4.I would like to confirm if, in cases where assoc_mcp < 0.05 but n_fdr_0.05 is 0, can I consider this cell type significant in this phenotype?

You can use assoc_mcp (a p-value) or assoc_mcz (a z-score), but you do need to correct for multiple testing across cell types and traits. For convenience, you can take the numbers from the output dataframe and perform the multiple testing correction (rather than use our plotting function) for more flexibility.

Thanks for you help! I I think I understand what you mean. I would like to get your confirmation that if I input ten phenotypes at once, each containing ten cell types, will it calculate the P-value for a total of 100 cell-phenotype pairs using the Benjamini-Hochberg FDR correction, and then plot with the corrected q-values?
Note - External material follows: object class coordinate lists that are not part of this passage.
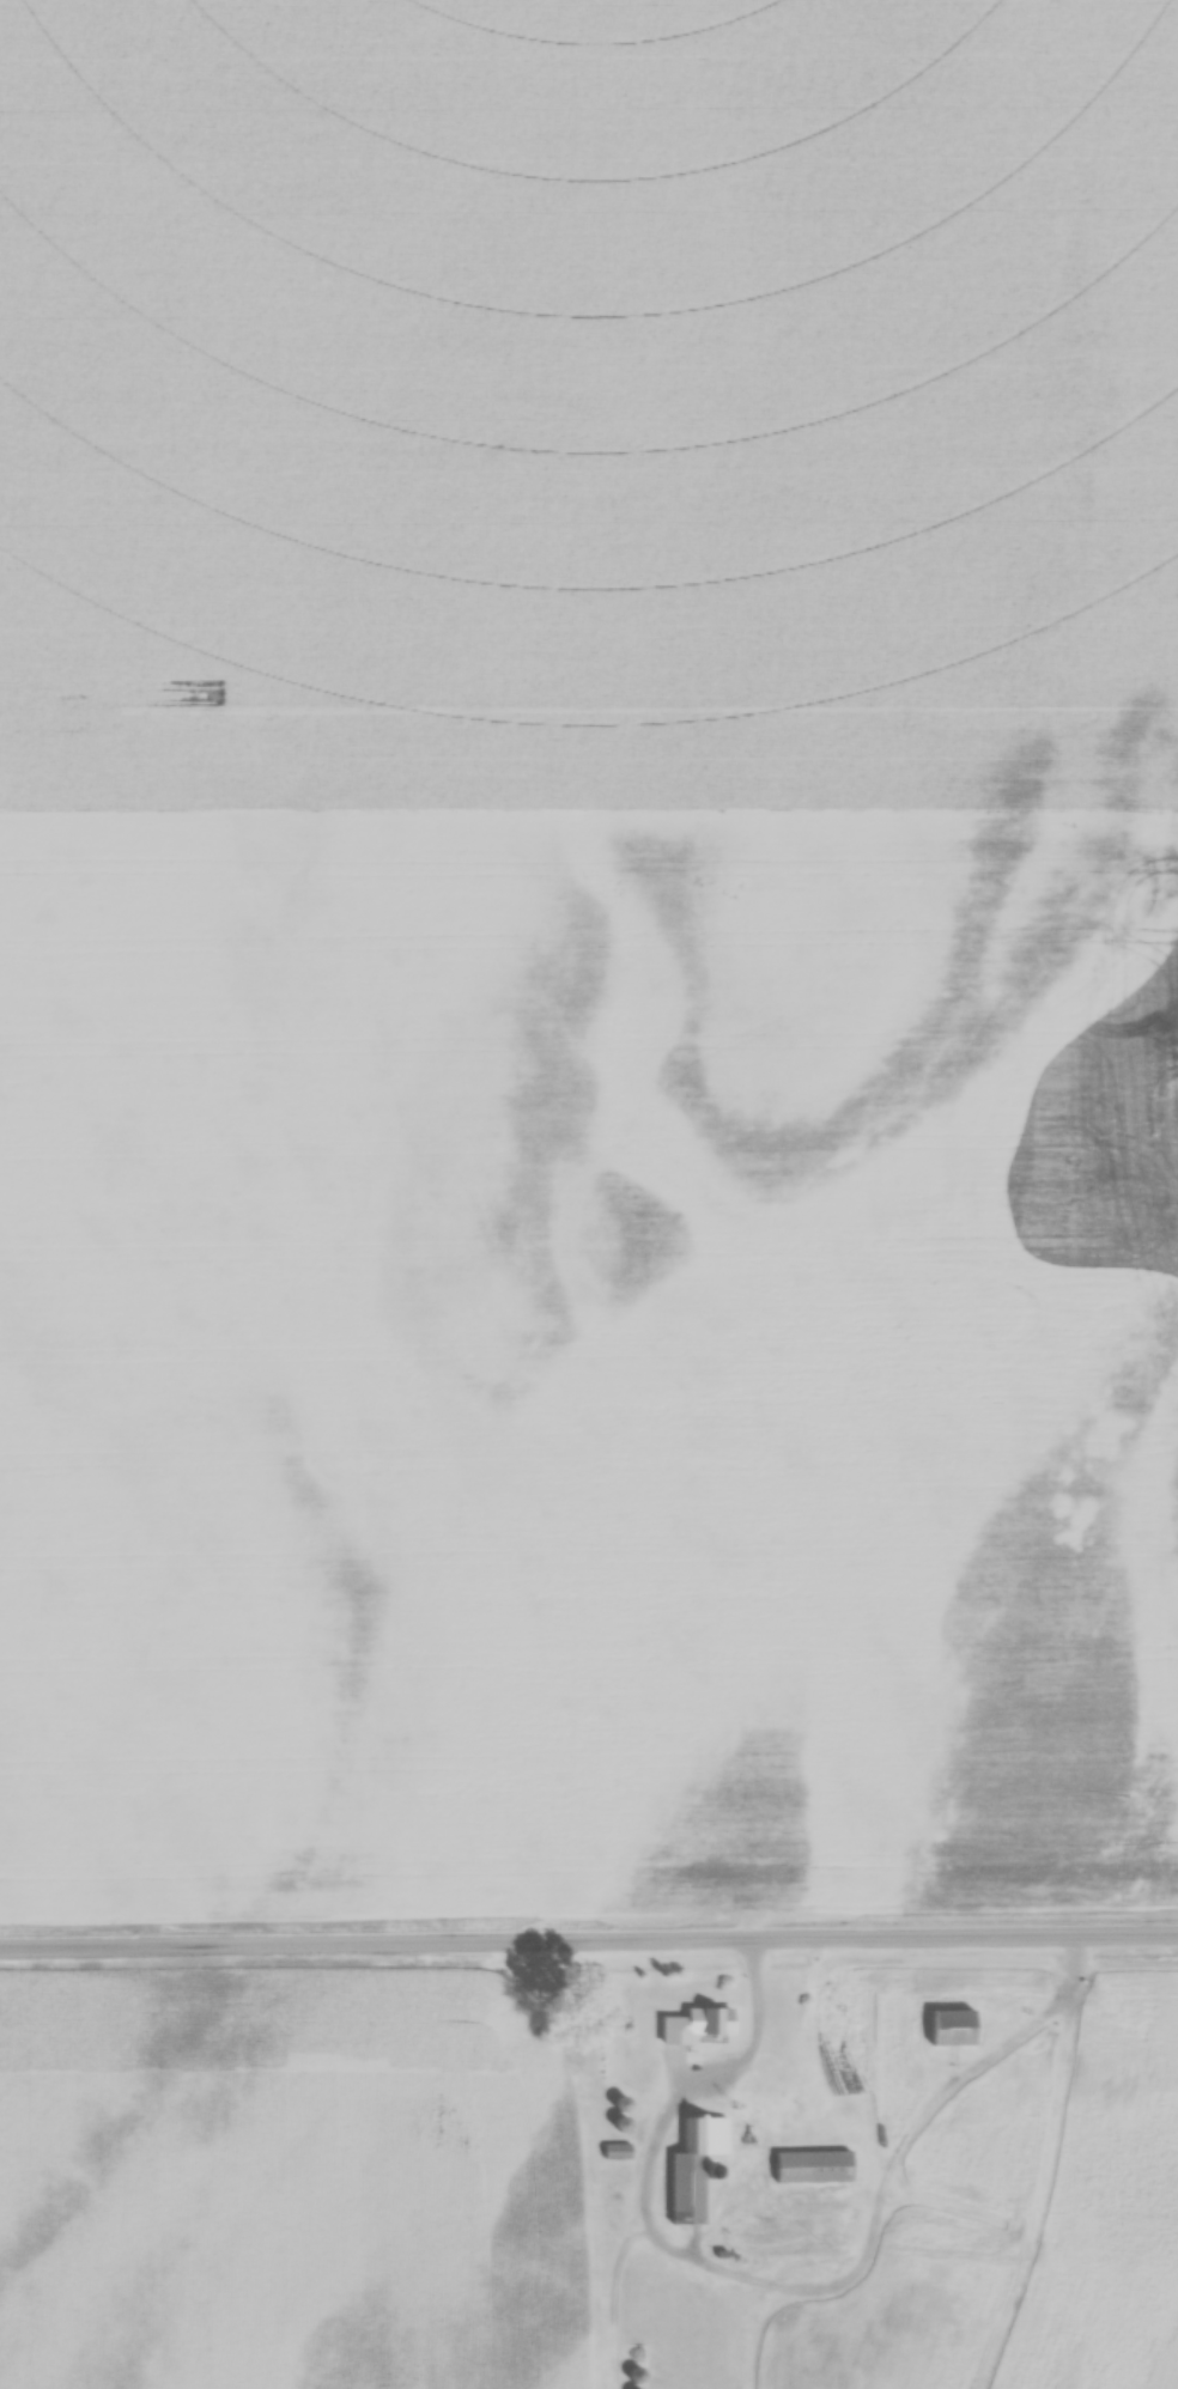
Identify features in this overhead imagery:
road: (589, 1941)
building: (715, 2020)
building: (951, 2027)
building: (803, 2098)
building: (616, 2150)
building: (693, 2165)
building: (812, 2165)
building: (635, 2374)

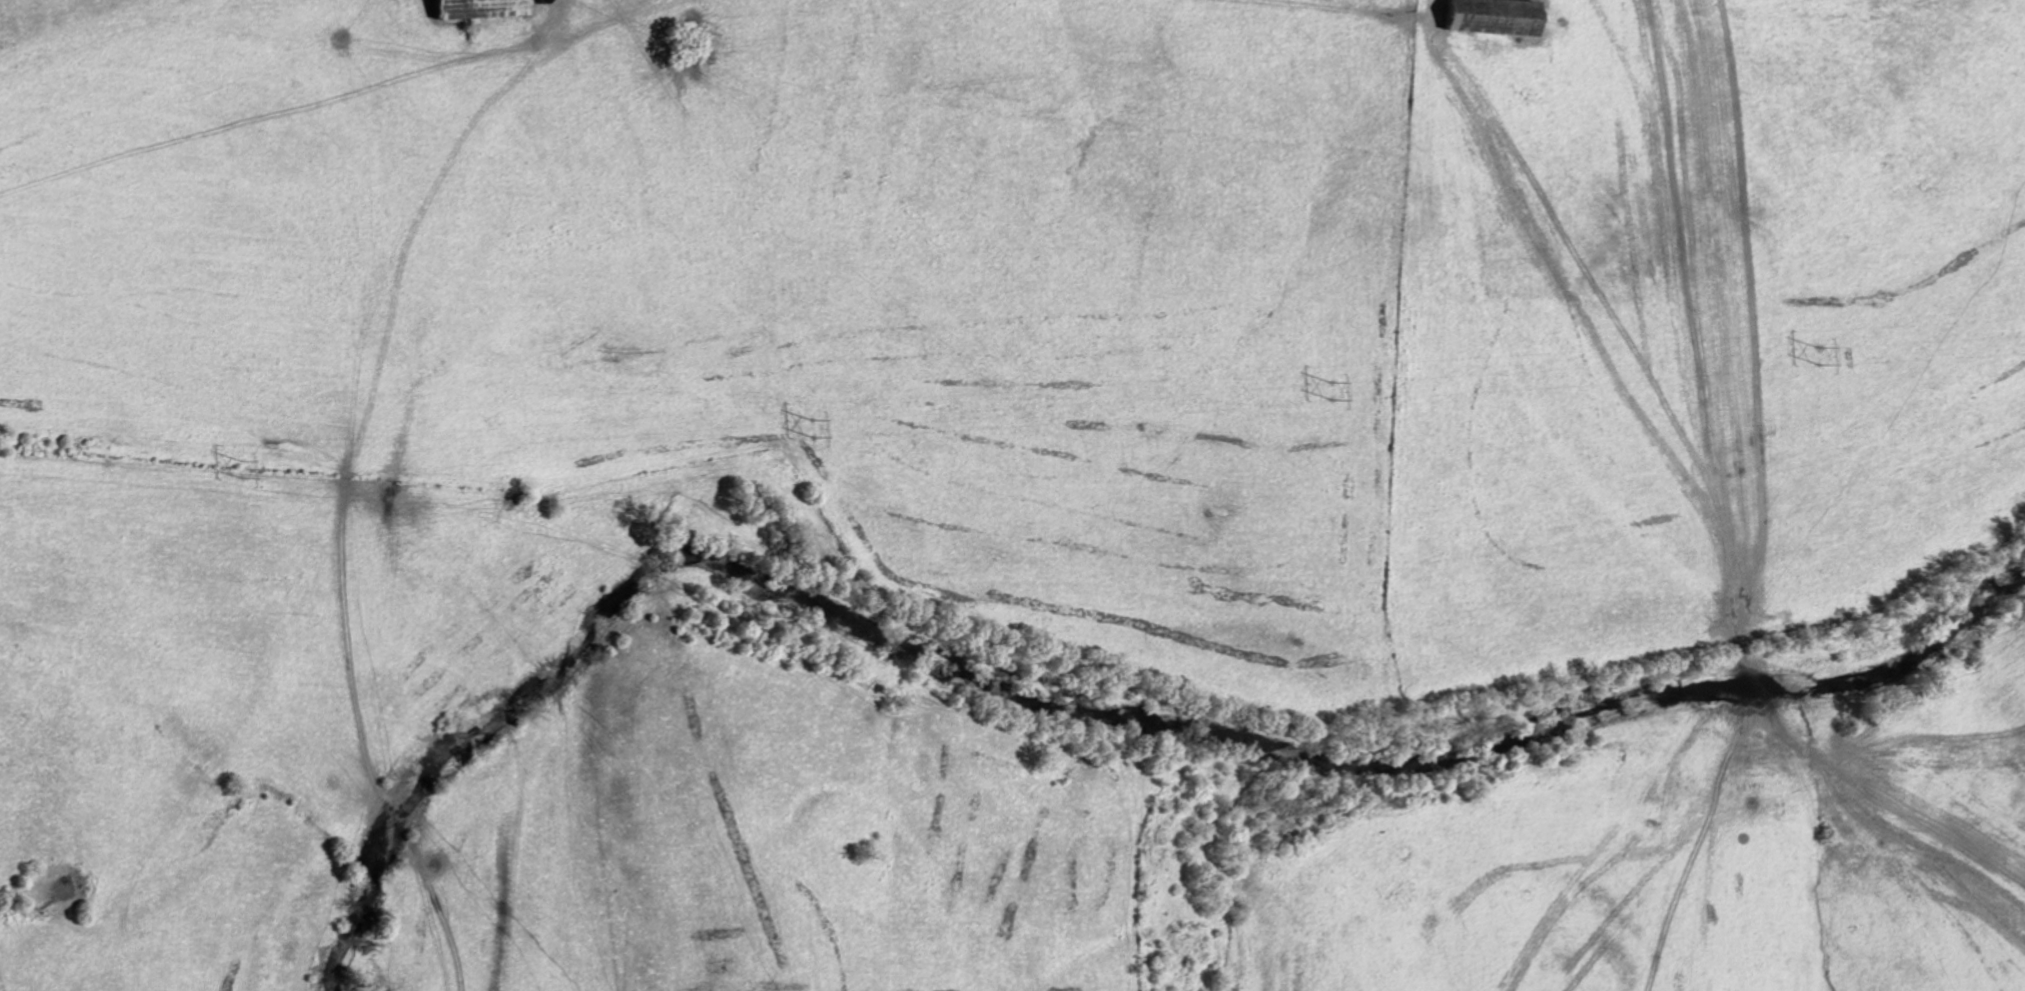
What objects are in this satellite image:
road: (524, 7)
building: (477, 8)
road: (66, 14)
power tower: (1821, 356)
power tower: (1336, 390)
power tower: (814, 431)
power tower: (242, 470)
road: (1756, 471)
KangchengHou commented 3 months ago

assoc_mcp and assoc_mcz in the produced dataframe are at the nominal level (so you need to convert them to FDR by yourself).

But the plotting function would take cell-type and phenotype pairs (across 100 pairs in your example) and perform the FDR correction and determine significance based on FDR < 0.05

Y-Isaac commented 3 months ago

assoc_mcp and assoc_mcz in the produced dataframe are at the nominal level (so you need to convert them to FDR by yourself).

But the plotting function would take cell-type and phenotype pairs (across 100 pairs in your example) and perform the FDR correction and determine significance based on FDR < 0.05

I really appreciate you! Now I am going to close this issue.